Musharraf to quit?

Pervez Musharraf has worked out a deal with the new civilian government of Yousef Gilani to retire to his Islamabad farm, rather than put Pakistan through an almost certain impeachment. His resignation would be accepted with a promise to end any efforts to prosecute him for crimes while in office, a perhaps less-than-satisfactory outcome for Nawaz Sharif, whom Musharraf deposed in 1999 and who wanted the former dictator prosecuted. In the end, the army insisted on Musharraf’s terms:

Pakistan’s beleaguered president Pervez Musharraf is to step down after nine years in office, government officials and a member of his circle have told the Financial Times.

A senior officer in Mr Musharraf’s camp on Thursday conceded that he had decided to step down to avoid a parliamentary impeachment that was likely to begin on Monday.

A senior Pakistani government official said that a deal had been brokered between president Musharraf and members of the newly elected coalition government, with the army playing a key role in the agreement.

“The president will neither be impeached nor prosecuted on any charges. He will try and stay in Pakistan,” said the official.

The army actually facilitated a deal by withdrawing its support of Musharraf in the last few days.  According to FT, the army had threatened to intervene if the civilian government pursued either impeachment or prosecution — not surprisingly, since the leadership had been all Musharraf’s men.  In an unusual development, though, the army finally blinked, backing away from Musharraf and leaving him vulnerable to his political opponents.  Immunity was the price the Gilani government had to pay to avoid yet another military coup.

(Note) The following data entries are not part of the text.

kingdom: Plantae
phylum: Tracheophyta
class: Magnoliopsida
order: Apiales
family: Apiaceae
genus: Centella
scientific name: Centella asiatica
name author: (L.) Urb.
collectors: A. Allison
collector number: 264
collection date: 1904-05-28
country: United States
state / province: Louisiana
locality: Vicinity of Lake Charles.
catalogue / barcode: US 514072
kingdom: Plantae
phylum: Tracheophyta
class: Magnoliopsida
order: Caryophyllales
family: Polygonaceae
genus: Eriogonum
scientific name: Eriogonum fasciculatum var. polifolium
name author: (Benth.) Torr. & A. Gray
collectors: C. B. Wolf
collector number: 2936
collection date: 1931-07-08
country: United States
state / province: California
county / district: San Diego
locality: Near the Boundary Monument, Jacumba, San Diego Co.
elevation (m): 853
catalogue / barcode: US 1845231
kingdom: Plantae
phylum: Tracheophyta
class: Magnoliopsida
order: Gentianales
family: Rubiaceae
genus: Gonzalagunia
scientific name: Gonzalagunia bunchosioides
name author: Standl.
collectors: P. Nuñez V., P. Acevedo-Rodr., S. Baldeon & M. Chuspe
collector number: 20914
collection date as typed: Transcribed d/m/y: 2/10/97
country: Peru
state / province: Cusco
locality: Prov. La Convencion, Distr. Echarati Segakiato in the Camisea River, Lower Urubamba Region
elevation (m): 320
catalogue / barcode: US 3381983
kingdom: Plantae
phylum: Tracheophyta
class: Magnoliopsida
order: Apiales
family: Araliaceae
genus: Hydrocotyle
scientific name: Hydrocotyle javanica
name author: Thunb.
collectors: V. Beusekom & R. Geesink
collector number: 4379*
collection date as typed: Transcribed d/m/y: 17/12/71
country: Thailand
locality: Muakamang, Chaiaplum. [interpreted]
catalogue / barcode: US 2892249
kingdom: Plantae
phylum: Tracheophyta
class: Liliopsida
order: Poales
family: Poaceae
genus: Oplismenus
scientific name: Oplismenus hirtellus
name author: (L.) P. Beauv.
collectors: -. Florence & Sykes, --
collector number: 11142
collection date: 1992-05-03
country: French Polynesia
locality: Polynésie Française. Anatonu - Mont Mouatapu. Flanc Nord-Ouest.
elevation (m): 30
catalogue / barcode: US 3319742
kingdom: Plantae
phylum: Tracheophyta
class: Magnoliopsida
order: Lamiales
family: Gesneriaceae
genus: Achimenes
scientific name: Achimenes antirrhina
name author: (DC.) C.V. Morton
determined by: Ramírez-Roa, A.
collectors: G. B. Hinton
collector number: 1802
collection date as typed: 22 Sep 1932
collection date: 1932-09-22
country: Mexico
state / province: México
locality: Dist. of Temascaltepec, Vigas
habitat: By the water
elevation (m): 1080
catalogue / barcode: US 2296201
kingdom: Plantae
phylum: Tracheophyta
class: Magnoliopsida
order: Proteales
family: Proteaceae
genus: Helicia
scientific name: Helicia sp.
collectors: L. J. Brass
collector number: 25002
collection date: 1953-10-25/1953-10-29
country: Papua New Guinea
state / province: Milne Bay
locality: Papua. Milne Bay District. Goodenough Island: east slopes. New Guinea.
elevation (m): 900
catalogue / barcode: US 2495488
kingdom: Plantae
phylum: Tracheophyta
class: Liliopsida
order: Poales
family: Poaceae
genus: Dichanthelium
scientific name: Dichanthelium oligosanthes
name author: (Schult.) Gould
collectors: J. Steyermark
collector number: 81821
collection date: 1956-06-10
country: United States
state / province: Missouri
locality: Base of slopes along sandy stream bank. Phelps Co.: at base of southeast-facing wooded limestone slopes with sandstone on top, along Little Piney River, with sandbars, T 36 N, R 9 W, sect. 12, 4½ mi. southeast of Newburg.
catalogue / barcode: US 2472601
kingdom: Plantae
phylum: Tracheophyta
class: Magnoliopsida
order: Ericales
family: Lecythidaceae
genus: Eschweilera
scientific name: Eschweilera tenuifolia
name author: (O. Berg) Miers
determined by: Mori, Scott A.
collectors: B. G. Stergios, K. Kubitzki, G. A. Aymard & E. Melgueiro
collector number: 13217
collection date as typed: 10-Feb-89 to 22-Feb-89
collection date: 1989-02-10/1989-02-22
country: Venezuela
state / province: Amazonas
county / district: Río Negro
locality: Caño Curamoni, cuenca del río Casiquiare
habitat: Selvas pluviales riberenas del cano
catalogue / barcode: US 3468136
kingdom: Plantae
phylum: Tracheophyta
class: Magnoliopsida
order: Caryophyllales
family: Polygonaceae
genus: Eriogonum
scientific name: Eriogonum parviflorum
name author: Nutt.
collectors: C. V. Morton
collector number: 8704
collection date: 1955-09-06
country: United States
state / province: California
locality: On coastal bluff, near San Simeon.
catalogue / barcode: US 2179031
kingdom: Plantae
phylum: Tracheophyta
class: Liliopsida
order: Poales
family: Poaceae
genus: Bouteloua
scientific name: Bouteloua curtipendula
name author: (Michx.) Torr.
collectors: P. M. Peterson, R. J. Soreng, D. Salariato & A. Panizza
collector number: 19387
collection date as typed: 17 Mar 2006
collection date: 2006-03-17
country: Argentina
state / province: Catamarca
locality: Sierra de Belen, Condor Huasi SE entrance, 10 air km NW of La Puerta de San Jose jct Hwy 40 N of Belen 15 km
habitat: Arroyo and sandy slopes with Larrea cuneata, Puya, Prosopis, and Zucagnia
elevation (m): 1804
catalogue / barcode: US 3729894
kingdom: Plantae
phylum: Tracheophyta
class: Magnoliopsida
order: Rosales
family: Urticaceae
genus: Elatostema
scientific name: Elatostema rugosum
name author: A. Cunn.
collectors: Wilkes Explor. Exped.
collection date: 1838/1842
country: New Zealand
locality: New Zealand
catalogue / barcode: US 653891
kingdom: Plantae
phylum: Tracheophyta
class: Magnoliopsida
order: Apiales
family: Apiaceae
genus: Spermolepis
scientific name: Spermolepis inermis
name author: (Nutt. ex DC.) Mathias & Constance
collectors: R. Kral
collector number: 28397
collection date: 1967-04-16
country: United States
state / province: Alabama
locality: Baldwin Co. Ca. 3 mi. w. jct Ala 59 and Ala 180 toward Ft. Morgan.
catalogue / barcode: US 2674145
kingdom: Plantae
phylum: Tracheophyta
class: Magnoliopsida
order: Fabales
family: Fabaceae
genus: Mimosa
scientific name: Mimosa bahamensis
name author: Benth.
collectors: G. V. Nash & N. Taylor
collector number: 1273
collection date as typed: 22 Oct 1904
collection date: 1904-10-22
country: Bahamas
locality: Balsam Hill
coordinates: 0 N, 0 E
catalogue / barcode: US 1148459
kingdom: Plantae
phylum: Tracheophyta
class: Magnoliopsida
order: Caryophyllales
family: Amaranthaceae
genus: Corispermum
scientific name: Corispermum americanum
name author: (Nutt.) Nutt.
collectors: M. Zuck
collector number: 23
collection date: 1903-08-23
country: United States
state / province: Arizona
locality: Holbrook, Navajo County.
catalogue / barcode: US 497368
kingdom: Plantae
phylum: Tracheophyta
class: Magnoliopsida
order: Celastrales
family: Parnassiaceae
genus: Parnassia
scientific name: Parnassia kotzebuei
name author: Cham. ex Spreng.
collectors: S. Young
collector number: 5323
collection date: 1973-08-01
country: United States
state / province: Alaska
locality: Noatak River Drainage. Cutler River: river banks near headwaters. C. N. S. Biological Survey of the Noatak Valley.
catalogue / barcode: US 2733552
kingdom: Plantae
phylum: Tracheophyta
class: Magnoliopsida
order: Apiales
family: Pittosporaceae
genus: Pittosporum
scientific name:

According to the report, Musharraf will resign by Monday.  He will immediately decamp for his farm, leaving the Pakistani government in the hands of the coalition headed by Gilani.  Whether that means an immediate revote for the presidency remains to be seen.  If this all takes place as reported, it means the real transfer of power to civilian control in a decade — and it could also mean a new period of even greater instability.  Musharraf provided a focus for Pakistani discontent, and with him out of the picture, the Gilani government will have to start delivering better days, and soon.